* _ENTRIES SHOWN_:
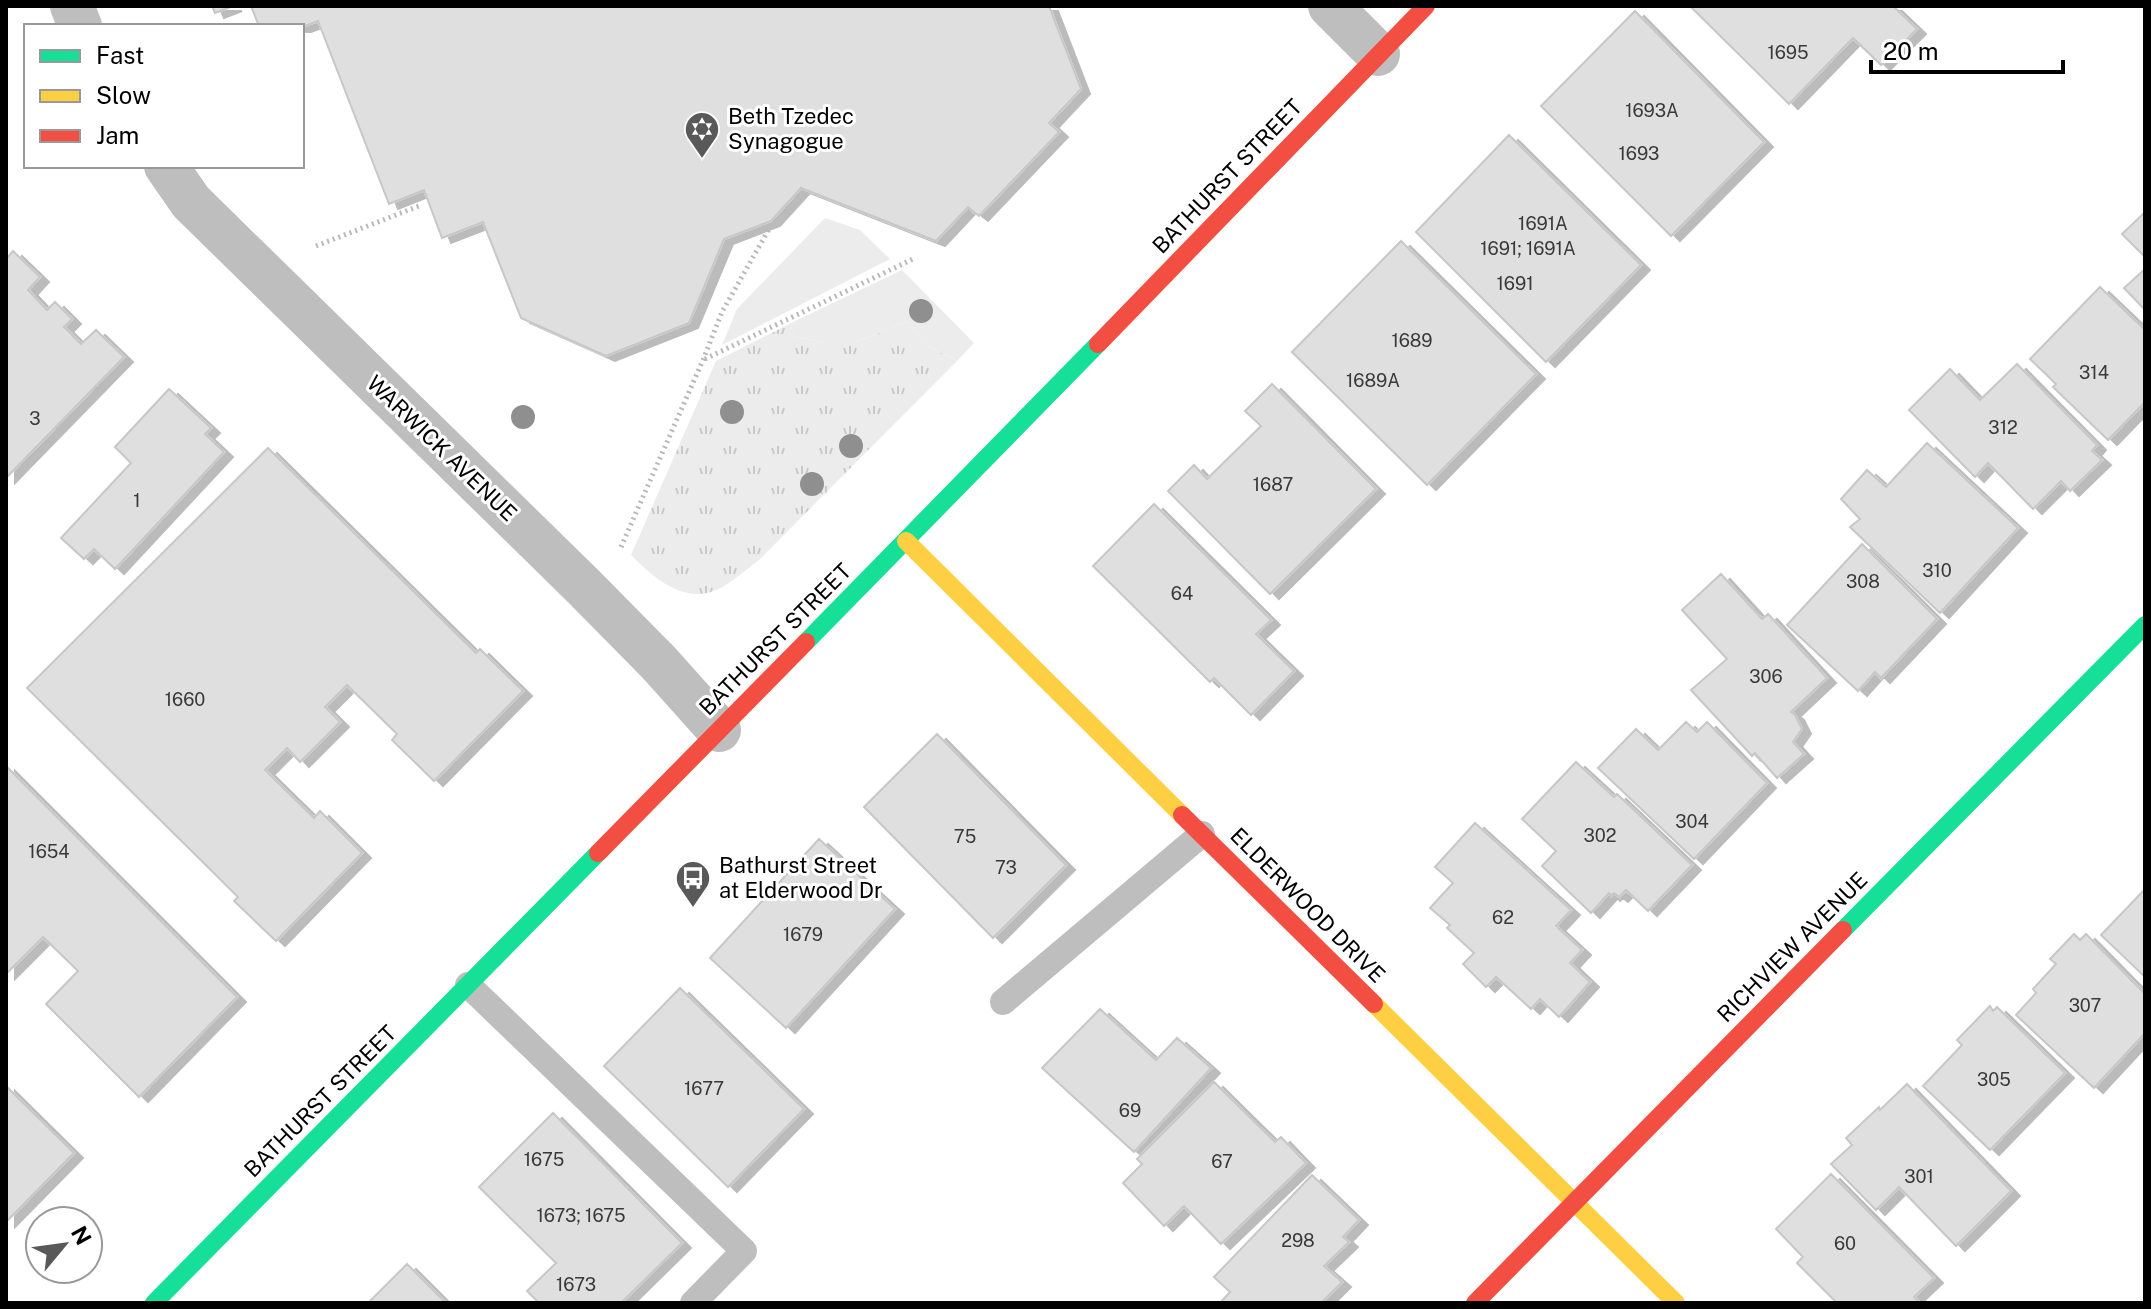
<svg xmlns="http://www.w3.org/2000/svg" width="2151" height="1309" font-family="'Public Sans',sans-serif">
<style>
.grass{fill:url(#grass-tufts)}
.garden{fill:#ececec}
.building{fill:#dfdfdf;stroke:#c7c7c7;stroke-width:2;filter:url(#shadow)}
.lines{fill:none;stroke-linecap:round;stroke-linejoin:round}
.path{stroke:#b9b9b9;stroke-width:5;stroke-dasharray:2 4;stroke-linecap:butt}
.lane{stroke:#bebebe;stroke-width:26}
.street{stroke:#bebebe;stroke-width:44}
.fast{stroke:#16e098;stroke-width:18}
.slow{stroke:#ffcf43;stroke-width:18}
.jam{stroke:#f24e42;stroke-width:18}
.tree{fill:#8f8f8f}
.labels{text-anchor:middle;dominant-baseline:central;stroke-width:6;stroke-linejoin:round;paint-order:stroke}
.number-label{font-size:18px;fill:#383838}
.poi-label{font-size:22px;fill:#000;stroke:#fff;text-anchor:start}
.street-label{font-size:22px;fill:#000;stroke:#fff}
</style>
<defs>
<pattern id="grass-tufts" width="24" height="20" patternUnits="userSpaceOnUse" patternTransform="scale(2)"><rect width="24" height="20" fill="#ececec"/><path d="M3 7l-1-3M5 7V3M7 7l1-3M15 17l-1-3M17 17v-4M19 17l1-3" fill="none" stroke="#c9c9c9"/></pattern>
<filter id="shadow"><feDropShadow dx="9" dy="5" stdDeviation="0" flood-color="#0004"/></filter>
</defs>
<rect width="100%" height="100%" fill="#fff"/>
<!-- grass -->
<path class="grass" d="M907,322L926,345L957,361L759,560C747,569 736,579 724,586C688,608 656,580 631,555L716,361L789,324L795,336L826,343H853Z"/>
<!-- garden -->
<path class="garden" d="M825,218L860,230L890,259L722,345L737,309Z
M902,270L974,343L957,361L926,345L907,322L853,343H826L795,336L789,324Z"/>
<!-- building -->
<path class="building" d="M212,6H233L215,13Z
M251,6H1049L1081,89L1049,123L1059,132L979,216L968,207L936,241L801,188L771,221L724,239L689,323L606,356L521,318L483,222L442,238L424,190L389,204L318,21L302,27L259,26Z
M1690,6H1893L1917,29L1881,65L1853,38L1789,104Z
M1635,11L1764,142L1671,236L1541,106Z
M1509,135L1641,265L1546,362L1416,232Z
M2145,212V257L2122,234Z
M1401,241L1536,374L1427,485L1292,352Z
M13,251L40,277L28,290L47,310L55,302L72,319L64,327L81,344L96,330L124,357L6,478V259Z
M2145,269V310L2124,288Z
M2100,287L2145,330V402L2108,440L2053,387L2056,384L2030,359Z
M2017,364L2097,445L2092,451L2102,460L2070,491L2061,481L2033,509L1988,463L1975,477L1909,410L1950,369L1980,400Z
M1272,384L1376,489L1270,594L1168,491L1194,465L1207,479L1261,426L1245,411Z
M169,389L211,428L205,434L224,452L115,569L94,549L84,559L61,538L131,463L115,447Z
M1927,443L2018,528L1940,613L1850,527L1860,519L1841,499L1867,470L1886,487Z
M268,448L476,653L480,649L523,691L434,781L392,740L397,734L347,685L325,707L340,722L300,762L287,748L265,770L314,818L320,811L362,853L276,941L234,901L238,897L27,688Z
M1154,504L1271,620L1256,634L1294,671L1251,715L1214,678L1210,682L1093,566Z
M1862,544L1937,619L1881,678L1875,672L1858,691L1787,625Z
M1721,574L1762,619L1768,614L1827,678L1791,712L1795,715L1802,729L1793,742L1804,754L1777,778L1755,753L1752,756L1691,690L1727,659L1682,610Z
M1686,722L1697,732L1707,722L1767,783L1694,859L1598,768L1636,729L1658,750Z
M937,734L1066,865L993,938L864,807Z
M1576,762L1614,797L1617,794L1692,865L1648,911L1626,890L1619,897L1614,893L1611,896L1609,893L1591,913L1542,866L1556,851L1522,819Z
M6,766L237,997L139,1097L46,1004L78,971L43,937L6,974Z
M1475,823L1571,910L1556,926L1582,950L1570,963L1590,982L1559,1017L1540,999L1531,1009L1496,977L1486,987L1463,964L1474,953L1447,928L1450,925L1430,908L1453,883L1435,867Z
M819,839L895,909L786,1028L710,958Z
M2145,889V977L2101,935Z
M2074,934L2080,940L2086,934L2145,994V1033L2094,1088L2016,1015L2036,993L2033,989L2056,964L2050,959Z
M680,988L804,1109L728,1187L604,1066Z
M1990,1006L1993,1011L1997,1007L2065,1073L1990,1150L1923,1086L1962,1045L1957,1040Z
M1100,1009L1156,1060L1177,1038L1211,1068L1134,1152L1042,1068Z
M1214,1082L1275,1142L1281,1137L1306,1163L1221,1244L1184,1206L1164,1226L1123,1183L1142,1164L1137,1159Z
M1907,1084L2011,1191L1956,1246L1899,1187L1876,1210L1831,1164L1852,1145L1846,1138L1879,1107L1880,1110Z
M6,1086L74,1153L6,1222Z
M553,1113L682,1243L621,1303H539L527,1291L556,1263L479,1187Z
M1831,1174L1934,1278L1914,1297L1920,1303H1837L1797,1263L1803,1257L1776,1229Z
M1312,1175L1359,1220L1343,1237L1349,1242L1324,1266L1342,1282L1321,1303H1220L1230,1292L1214,1277Z
M407,1264L446,1303H368Z"/>
<g class="lines">
<!-- path -->
<path class="path" d="M316,246L419,206
M705,359L913,259
M621,547L703,360L722,312L769,229"/>
<!-- lane -->
<path class="lane" d="M468,985L744,1251L693,1303
M1003,1002L1202,834"/>
<!-- street -->
<path class="street" d="M72,6L80,26
M1330,6L1378,54
M166,166L191,202L584,587L659,663L719,730"/>
<!-- fast -->
<path class="fast" d="M806,642L1098,344
M1843,930L2145,625
M154,1303L598,853"/>
<!-- slow -->
<path class="slow" d="M906,541L1182,815
M1374,1004L1676,1303"/>
<!-- jam -->
<path class="jam" d="M1098,344L1426,6
M1182,815L1374,1004
M598,853L806,642
M1475,1303L1843,930"/>
</g>
<!-- trees -->
<g class="tree">
<circle cx="921" cy="311" r="12"/>
<circle cx="732" cy="412" r="12"/>
<circle cx="523" cy="417" r="12"/>
<circle cx="851" cy="446" r="12"/>
<circle cx="812" cy="484" r="12"/>
</g>
<!-- icons -->
<defs>
<g id="synagogue-pin" transform="scale(1.8)"><path d="M0 17L-7.5 6A9.5 9.5 0 1 1 7.5 6Z" fill="#595959" stroke="#fff"/><path d="M0-6.5L5.6 3.2H-5.6ZM0 6.5L5.6-3.2H-5.6Z" fill="#fff"/></g>
<g id="bus-pin" transform="scale(1.8)"><path d="M0 17L-7.5 6A9.5 9.5 0 1 1 7.5 6Z" fill="#595959" stroke="#fff"/><path d="M-5-6H5V4H4V6H2V4H-2V6H-4V4H-5ZM-3.5-4V0h7V-4ZM-3.5 1.2v1.5H-2V1.2ZM2 1.2v1.5H3.5V1.2Z" fill="#fff"/></g>
</defs>
<g fill-rule="evenodd">
<use href="#synagogue-pin" x="702" y="129"/>
<use href="#bus-pin" x="693" y="878"/>
</g>
<g class="labels">
<!-- number labels -->
<g class="number-label">
<text x="1788" y="52">1695</text>
<text x="1652" y="110">1693A</text>
<text x="1639" y="153">1693</text>
<text x="1543" y="223">1691A</text>
<text x="1528" y="248">1691; 1691A</text>
<text x="1515" y="283">1691</text>
<text x="1412" y="340">1689</text>
<text x="2094" y="372">314</text>
<text x="1373" y="380">1689A</text>
<text x="35" y="418">3</text>
<text x="2003" y="427">312</text>
<text x="1273" y="484">1687</text>
<text x="137" y="500">1</text>
<text x="1937" y="570">310</text>
<text x="1863" y="581">308</text>
<text x="1182" y="593">64</text>
<text x="1766" y="676">306</text>
<text x="185" y="699">1660</text>
<text x="1692" y="821">304</text>
<text x="1600" y="835">302</text>
<text x="965" y="836">75</text>
<text x="49" y="851">1654</text>
<text x="1006" y="867">73</text>
<text x="1503" y="917">62</text>
<text x="803" y="934">1679</text>
<text x="2085" y="1005">307</text>
<text x="1994" y="1079">305</text>
<text x="704" y="1088">1677</text>
<text x="1130" y="1110">69</text>
<text x="544" y="1159">1675</text>
<text x="1222" y="1161">67</text>
<text x="1919" y="1176">301</text>
<text x="581" y="1215">1673; 1675</text>
<text x="1298" y="1240">298</text>
<text x="1845" y="1243">60</text>
<text x="576" y="1284">1673</text>
</g>
<!-- poi labels -->
<g class="poi-label">
<text x="728" y="116">Beth Tzedec<tspan x="728" dy="25">Synagogue</tspan></text>
<text x="719" y="865">Bathurst Street<tspan x="719" dy="25">at Elderwood Dr</tspan></text>
</g>
<!-- street labels -->
<g class="street-label">
<text transform="translate(1227 176) rotate(-46)">BATHURST STREET</text>
<text transform="translate(442 448) rotate(44)">WARWICK AVENUE</text>
<text transform="translate(775 639) rotate(-45)">BATHURST STREET</text>
<text transform="translate(1308 905) rotate(45)">ELDERWOOD DRIVE</text>
<text transform="translate(1792 947) rotate(-45)">RICHVIEW AVENUE</text>
<text transform="translate(320 1101) rotate(-45)">BATHURST STREET</text>
</g>
</g>
<!-- border -->
<rect width="2151" height="1309" fill="none" stroke="#000000" stroke-width="16"/>
<!-- legend -->
<rect x="24" y="24" width="280" height="144" fill="#ffffff" stroke="#999999" stroke-width="2"/>
<rect x="40" y="50" width="40" height="12" fill="#16e098" stroke="#999999" stroke-width="2"/>
<text x="96" y="64" font-size="24" fill="#000000">Fast</text>
<rect x="40" y="90" width="40" height="12" fill="#ffcf43" stroke="#999999" stroke-width="2"/>
<text x="96" y="104" font-size="24" fill="#000000">Slow</text>
<rect x="40" y="130" width="40" height="12" fill="#f24e42" stroke="#999999" stroke-width="2"/>
<text x="96" y="144" font-size="24" fill="#000000">Jam</text>
<!-- north arrow -->
<g transform="translate(64 1245) rotate(61)"><circle r="38" fill="#ffffff" stroke="#999999" stroke-width="2"/>
<path d="M0-6L14 30L0 20L-14 30Z" fill="#595959"/>
<text y="-12" font-size="22" font-weight="bold" text-anchor="middle" fill="#000000">N</text>
</g>
<!-- scale -->
<path d="M1871 60v12h192v-12" fill="none" stroke="#000000" stroke-width="4"/>
<text x="1883" y="60" font-size="24" fill="#000000" stroke="#ffffff" stroke-width="6" paint-order="stroke">20 m</text>
</svg>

* _YOUR OBJECTIVE_:
The expected output is exactly the lines of the listing above between the line holding "7l-1-3M5 7V3M7 7l1-3M15" and the line holding "<!-- grass -->", inclusive.

* _RESPONSE FOR THIS EXERCISE_:
<pattern id="grass-tufts" width="24" height="20" patternUnits="userSpaceOnUse" patternTransform="scale(2)"><rect width="24" height="20" fill="#ececec"/><path d="M3 7l-1-3M5 7V3M7 7l1-3M15 17l-1-3M17 17v-4M19 17l1-3" fill="none" stroke="#c9c9c9"/></pattern>
<filter id="shadow"><feDropShadow dx="9" dy="5" stdDeviation="0" flood-color="#0004"/></filter>
</defs>
<rect width="100%" height="100%" fill="#fff"/>
<!-- grass -->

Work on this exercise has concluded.